What it does: makes UDP NAT proxies so people with strict-NAT or multi-layer NAT can communicate. This essentially works out to be 4 iptables rules created for a pair of peers. They talk to our server and our server makes it look like they're talking to each other; fighting bad NAT with our NAT is somewhat ironic but it's quite elegant.

The good: the system load scales *very* well -- we have it servicing thousands of players and 40+mbit of game traffic on a single node right now and the CPU is 95% idle.

The bad: under load we're creating or deleting rules 10-20 times per second and want to scale that much higher. 

Our initial implementation used sudo iptables however this had considerable overhead; we were able to cut that time in half by converting 4 iptables calls into 1 iptables-restore with noflush. We then rewrote our server to run as root and use the native iptc APIs (knowing full well we're at the mercy of things changing) and this made things about 20x faster.

The ugly: as the number if iptables rules increases the time required to modify the table grows. At first this is linear but it starts to go super-linear after about 16,000 rules or so;  I assume it's blowing out a CPU cache.

Here's some real world numbers for creation time (again, note 1 proxy = 4 iptables rules)

The first 100 proxies take under 1ms each
At 750 proxies we're seeing them take 10ms each
At 4000 proxies we're at 70ms each
At 5000 proxies we're at 100-160ms each (it's erratic)

I can post a graph somewhere if people want to see it.

I did a bit of timing; for the 1st proxy created it's very fast:

104us iptc_init
19us  2x iptc_insert_entry and 2x iptc_append_entry
50us ipc_commit
65us iptc_free

At the 5000 proxy / 20,000 rule mark the timings are nearly 1000x longer; note timings are in milliseconds instead of microseconds:

38 ms for iptc_init("nat");
0.05 ms for 2x iptc_insert_entry and 2x iptc_append_entry
72 ms for iptc_commit
5.5 ms for iptc_free

My test machine is an old Intel(R) Pentium(R) D  CPU 2.66GHz (obviously we use big iron for production servers) and I've observed the same scaling problems in production.

At this point I'm getting desperate and am questioning my sanity -- looking at the iptc interfaces I just don't see how I could improve things -- even the allocator overhead for 20,000 rules is painful. The best I can do is a whole lot of async back flips to batch up operations that have accumulated while we were grinding in iptc_* and try to flush them through in a single init/commit -- I might be eating over 100ms of latency per batch but I might be able to sustain a higher throughput.

Will nftables scale any better? I'm not sure how much headache it would be to ride the bleeding edge but if that's what it takes I'll do it. 
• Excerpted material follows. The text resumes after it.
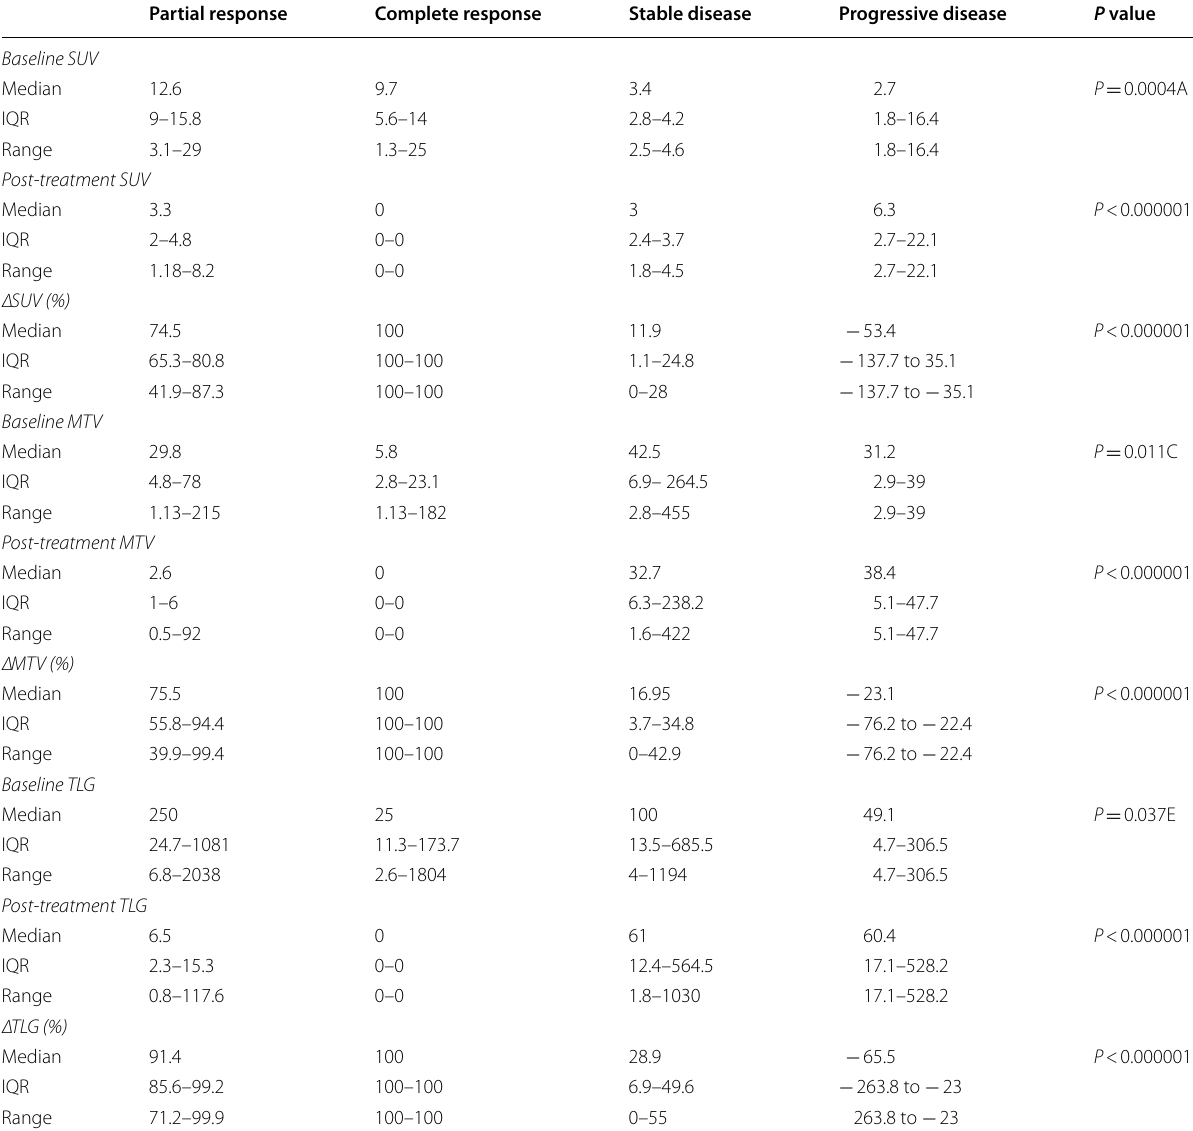
Table 2 Comparison of quantitative PET/CT parameters between all groups Partial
Is there any way to shard the tables so that I can operate on smaller slices? I'm sure the answer here is 'no.'

I haven't looked at libiptc's internals -- I assume the problem is the current pattern of 'get it all, modify it, put it all back.' I'm guessing that since nobody has yet made it support incremental changes that this is probably not easy.

Thoughts, suggestions and criticism welcome.